10. The Last Veteran

Amazingly, some Americans living today were born when the last veteran of the War of 1812 was still alive. In 1905, a grand parade was held to celebrate the life of Hiram Silas Cronk, who died on April 29, two weeks after his 105th birthday.

Cronk “cast his first vote for Andrew Jackson and his last for Grover Cleveland,” according to a newspaper account from 1901.

After nearly a century of obscurity as a farmer in New York State, he became something of a celebrity the closer he came to dying. Stories about his life filled newspaper columns, and the New York City Board of Aldermen began planning Cronk’s funeral months before he died.
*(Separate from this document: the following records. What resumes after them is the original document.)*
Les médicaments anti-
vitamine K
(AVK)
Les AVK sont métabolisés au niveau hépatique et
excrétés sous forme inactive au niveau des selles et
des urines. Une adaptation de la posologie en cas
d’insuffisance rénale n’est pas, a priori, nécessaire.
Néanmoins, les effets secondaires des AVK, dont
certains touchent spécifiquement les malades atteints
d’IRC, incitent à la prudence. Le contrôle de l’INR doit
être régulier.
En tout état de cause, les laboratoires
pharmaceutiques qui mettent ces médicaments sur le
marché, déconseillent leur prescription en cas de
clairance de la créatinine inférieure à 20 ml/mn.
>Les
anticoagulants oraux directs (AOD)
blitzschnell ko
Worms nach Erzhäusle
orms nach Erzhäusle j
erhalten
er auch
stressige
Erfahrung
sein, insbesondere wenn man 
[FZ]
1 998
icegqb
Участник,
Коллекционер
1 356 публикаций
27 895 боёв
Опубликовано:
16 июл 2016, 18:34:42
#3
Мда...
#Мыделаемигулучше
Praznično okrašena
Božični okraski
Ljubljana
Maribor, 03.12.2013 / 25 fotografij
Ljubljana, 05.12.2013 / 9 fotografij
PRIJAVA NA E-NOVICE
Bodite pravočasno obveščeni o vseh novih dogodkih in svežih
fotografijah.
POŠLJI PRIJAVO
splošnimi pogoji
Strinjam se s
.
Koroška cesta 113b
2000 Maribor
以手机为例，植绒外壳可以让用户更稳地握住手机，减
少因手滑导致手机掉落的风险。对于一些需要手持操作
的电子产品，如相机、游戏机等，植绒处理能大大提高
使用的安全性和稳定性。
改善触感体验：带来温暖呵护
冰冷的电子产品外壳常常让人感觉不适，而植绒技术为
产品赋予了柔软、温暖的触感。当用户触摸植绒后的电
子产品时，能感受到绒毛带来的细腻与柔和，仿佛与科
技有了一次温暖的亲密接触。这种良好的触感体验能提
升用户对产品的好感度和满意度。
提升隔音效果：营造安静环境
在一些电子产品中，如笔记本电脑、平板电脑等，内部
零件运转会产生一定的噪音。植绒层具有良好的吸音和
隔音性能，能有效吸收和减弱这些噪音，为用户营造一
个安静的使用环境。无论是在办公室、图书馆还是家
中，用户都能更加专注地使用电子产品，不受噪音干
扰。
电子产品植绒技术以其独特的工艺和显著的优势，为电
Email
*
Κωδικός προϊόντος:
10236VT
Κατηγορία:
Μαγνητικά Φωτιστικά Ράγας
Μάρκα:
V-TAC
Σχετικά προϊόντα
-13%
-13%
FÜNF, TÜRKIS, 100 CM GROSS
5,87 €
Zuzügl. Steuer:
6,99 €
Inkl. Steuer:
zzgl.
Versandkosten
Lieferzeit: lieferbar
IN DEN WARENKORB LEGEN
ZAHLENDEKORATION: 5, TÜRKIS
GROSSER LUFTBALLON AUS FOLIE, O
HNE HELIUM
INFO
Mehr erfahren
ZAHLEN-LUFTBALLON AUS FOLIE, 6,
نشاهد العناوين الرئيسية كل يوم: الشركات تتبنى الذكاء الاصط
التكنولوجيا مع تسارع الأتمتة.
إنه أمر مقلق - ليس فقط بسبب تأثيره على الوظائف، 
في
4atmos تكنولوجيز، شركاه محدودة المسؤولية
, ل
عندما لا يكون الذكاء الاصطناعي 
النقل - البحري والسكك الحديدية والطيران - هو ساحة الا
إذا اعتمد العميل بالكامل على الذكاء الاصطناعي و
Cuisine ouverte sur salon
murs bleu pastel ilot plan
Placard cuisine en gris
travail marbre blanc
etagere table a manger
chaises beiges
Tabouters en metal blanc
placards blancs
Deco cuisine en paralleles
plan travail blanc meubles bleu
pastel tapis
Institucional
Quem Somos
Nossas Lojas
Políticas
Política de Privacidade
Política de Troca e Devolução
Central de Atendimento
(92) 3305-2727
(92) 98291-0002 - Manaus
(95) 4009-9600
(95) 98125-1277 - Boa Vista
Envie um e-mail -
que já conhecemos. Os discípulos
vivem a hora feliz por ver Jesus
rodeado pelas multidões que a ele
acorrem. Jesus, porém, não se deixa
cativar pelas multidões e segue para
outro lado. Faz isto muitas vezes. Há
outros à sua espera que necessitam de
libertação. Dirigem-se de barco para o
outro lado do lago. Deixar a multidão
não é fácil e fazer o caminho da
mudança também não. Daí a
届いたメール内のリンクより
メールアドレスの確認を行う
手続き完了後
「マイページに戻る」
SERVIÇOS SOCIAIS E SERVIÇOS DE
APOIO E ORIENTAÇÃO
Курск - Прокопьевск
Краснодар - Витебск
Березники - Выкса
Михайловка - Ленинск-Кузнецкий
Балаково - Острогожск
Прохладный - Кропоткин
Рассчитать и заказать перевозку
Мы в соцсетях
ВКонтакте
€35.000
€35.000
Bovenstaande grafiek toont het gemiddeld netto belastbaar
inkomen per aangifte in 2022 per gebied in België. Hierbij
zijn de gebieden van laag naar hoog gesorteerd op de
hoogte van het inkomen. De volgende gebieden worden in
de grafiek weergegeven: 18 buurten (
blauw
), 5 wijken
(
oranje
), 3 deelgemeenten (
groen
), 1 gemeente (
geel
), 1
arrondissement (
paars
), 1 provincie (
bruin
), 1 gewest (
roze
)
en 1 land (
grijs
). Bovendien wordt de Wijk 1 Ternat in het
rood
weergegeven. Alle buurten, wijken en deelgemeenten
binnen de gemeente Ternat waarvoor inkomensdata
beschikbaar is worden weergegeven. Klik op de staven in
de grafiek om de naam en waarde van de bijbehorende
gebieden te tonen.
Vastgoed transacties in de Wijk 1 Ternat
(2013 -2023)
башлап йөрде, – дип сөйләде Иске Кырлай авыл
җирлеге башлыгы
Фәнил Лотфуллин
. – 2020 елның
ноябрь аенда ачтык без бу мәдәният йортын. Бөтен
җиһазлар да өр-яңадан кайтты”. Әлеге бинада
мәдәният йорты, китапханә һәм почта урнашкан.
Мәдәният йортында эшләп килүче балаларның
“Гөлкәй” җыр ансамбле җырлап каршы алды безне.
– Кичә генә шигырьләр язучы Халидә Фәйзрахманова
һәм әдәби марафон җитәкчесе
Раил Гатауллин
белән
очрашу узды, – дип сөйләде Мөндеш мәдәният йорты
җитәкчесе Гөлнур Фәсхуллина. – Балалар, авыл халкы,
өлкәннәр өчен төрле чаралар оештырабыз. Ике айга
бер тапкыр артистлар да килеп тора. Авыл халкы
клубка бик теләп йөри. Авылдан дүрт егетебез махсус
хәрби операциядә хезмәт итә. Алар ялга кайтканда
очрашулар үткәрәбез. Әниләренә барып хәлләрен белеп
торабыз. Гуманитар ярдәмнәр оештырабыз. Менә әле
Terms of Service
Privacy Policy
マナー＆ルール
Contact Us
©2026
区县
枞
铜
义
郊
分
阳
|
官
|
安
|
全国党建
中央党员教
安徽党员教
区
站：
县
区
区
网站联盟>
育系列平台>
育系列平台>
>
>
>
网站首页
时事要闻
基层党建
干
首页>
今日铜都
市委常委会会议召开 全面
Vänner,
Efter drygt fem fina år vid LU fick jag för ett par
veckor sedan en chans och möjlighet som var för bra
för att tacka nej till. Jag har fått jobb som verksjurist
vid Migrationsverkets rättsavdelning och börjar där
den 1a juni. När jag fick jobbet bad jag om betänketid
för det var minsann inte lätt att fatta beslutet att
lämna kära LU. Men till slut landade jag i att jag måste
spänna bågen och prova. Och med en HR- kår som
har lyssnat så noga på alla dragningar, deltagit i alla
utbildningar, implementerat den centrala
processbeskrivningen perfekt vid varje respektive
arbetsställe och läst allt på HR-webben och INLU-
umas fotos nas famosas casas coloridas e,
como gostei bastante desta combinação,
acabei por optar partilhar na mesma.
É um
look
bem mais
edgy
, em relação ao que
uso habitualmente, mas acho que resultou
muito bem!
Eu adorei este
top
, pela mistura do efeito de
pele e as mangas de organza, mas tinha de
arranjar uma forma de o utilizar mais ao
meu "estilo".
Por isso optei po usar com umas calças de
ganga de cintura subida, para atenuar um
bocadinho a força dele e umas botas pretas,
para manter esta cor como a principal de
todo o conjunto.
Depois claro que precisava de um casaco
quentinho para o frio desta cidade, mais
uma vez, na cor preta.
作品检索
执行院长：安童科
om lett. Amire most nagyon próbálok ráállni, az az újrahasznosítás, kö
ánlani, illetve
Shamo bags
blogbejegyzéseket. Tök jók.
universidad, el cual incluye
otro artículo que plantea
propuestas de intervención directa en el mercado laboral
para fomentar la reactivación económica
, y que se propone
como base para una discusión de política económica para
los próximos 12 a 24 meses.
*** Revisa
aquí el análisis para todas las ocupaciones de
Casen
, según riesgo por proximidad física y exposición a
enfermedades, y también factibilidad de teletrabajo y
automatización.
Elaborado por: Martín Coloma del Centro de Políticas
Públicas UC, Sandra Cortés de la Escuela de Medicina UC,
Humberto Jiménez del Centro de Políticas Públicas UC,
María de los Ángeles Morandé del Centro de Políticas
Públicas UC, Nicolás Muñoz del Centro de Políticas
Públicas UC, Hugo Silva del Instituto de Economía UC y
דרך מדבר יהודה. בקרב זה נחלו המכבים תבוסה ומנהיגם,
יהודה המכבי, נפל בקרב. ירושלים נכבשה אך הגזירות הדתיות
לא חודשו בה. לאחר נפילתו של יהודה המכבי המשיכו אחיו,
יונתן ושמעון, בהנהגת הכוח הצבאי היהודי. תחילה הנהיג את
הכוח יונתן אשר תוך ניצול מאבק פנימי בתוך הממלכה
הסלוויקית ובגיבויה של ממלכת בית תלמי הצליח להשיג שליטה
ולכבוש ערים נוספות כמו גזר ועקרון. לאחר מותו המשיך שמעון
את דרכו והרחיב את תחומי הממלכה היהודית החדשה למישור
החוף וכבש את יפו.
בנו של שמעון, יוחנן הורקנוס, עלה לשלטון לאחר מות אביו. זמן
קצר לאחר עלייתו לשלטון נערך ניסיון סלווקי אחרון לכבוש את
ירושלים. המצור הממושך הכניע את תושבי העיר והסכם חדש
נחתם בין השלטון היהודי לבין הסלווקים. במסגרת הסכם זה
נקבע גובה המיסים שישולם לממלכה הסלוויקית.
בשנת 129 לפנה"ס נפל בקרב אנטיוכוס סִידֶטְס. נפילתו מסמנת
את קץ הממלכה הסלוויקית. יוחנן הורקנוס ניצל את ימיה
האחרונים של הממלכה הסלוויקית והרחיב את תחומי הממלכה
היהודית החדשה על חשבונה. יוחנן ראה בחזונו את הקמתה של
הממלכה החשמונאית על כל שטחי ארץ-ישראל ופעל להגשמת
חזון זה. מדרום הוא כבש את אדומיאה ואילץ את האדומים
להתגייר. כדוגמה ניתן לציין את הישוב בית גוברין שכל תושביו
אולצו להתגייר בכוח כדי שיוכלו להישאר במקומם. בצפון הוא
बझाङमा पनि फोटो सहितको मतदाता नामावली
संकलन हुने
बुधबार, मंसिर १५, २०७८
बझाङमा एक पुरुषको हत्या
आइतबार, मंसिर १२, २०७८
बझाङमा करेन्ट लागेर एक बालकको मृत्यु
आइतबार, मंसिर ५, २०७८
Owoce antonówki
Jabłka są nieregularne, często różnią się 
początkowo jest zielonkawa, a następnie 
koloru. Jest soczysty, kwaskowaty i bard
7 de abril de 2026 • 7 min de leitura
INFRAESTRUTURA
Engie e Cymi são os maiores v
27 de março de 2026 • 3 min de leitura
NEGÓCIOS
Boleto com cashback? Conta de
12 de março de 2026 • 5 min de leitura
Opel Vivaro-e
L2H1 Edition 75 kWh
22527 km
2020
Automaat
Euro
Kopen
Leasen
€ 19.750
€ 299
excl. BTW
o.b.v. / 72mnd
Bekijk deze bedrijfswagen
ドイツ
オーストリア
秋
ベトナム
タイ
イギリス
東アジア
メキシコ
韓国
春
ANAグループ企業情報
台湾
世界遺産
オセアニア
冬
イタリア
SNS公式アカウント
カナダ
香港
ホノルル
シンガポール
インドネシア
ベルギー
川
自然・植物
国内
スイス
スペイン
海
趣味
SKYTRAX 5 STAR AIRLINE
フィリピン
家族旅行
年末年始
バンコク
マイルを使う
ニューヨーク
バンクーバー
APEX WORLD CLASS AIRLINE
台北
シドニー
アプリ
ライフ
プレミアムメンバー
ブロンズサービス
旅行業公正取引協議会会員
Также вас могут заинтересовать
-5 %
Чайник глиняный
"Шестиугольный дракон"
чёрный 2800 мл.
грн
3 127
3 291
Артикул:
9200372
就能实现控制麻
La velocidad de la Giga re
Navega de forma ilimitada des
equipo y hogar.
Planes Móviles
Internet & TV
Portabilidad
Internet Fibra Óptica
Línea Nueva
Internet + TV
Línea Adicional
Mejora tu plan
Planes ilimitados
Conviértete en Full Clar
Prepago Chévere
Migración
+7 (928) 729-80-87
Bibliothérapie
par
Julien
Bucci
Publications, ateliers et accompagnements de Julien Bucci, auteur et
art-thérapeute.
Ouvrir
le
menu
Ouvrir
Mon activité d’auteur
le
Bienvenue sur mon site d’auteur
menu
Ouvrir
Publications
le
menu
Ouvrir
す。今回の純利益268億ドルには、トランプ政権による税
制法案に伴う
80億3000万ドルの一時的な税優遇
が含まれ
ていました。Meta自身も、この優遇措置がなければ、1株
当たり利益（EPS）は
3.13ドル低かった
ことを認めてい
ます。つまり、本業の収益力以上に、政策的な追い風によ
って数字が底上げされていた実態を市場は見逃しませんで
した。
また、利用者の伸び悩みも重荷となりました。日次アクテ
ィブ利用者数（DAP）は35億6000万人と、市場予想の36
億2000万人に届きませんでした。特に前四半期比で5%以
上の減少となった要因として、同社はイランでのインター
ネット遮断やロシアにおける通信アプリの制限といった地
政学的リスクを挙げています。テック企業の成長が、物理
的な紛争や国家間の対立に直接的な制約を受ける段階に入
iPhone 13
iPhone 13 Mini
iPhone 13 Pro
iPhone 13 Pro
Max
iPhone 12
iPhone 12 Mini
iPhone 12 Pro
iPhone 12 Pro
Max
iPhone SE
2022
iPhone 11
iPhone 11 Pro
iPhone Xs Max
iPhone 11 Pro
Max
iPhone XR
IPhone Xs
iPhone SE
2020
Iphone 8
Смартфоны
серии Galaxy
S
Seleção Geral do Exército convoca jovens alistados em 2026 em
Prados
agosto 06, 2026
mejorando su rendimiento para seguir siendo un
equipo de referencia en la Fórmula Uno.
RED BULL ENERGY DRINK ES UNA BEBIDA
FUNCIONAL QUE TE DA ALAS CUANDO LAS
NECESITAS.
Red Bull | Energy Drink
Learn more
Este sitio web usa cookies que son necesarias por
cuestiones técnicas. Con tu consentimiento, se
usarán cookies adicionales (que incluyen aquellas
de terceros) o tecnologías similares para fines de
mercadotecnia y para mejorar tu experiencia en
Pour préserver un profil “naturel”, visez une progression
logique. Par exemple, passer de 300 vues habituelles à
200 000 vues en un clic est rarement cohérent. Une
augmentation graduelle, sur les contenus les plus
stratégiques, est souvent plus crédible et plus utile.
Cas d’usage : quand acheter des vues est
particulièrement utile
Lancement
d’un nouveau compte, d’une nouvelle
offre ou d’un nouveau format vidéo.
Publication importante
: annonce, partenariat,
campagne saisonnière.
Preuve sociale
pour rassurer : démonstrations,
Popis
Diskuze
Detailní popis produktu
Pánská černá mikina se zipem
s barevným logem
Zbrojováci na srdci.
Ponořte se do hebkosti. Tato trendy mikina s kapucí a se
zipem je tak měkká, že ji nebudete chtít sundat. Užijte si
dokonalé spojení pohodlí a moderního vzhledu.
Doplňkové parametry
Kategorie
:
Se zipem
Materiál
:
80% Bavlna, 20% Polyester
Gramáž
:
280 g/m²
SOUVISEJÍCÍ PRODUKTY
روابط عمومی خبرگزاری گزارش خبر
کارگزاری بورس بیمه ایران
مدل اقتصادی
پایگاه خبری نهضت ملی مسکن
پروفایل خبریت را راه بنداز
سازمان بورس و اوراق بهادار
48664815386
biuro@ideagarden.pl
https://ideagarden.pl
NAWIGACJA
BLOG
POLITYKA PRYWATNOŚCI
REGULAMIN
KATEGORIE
When he did, they marked the event with due ceremony. “As the funeral cortege moved from the Grand Central Station to the City Hall it afforded an imposing and unusual spectacle,” reported the Evening Press of Grand Rapids, Michigan. “Led by a police escort of mounted officers, a detachment from the United States regular Army, the Society of 1812 and the Old Guard in uniform, came the hearse bearing the old warrior’s body. Around it, in hollow square formation, marched the members of the U.S. Grant Post, G.A.R. Then followed the Washington Continental Guard from Washington, D.C., the Army and Navy Union, and carriages with members of the Cronk family. Carriages with Mayor McClellan and members of the city government brought up the rear.”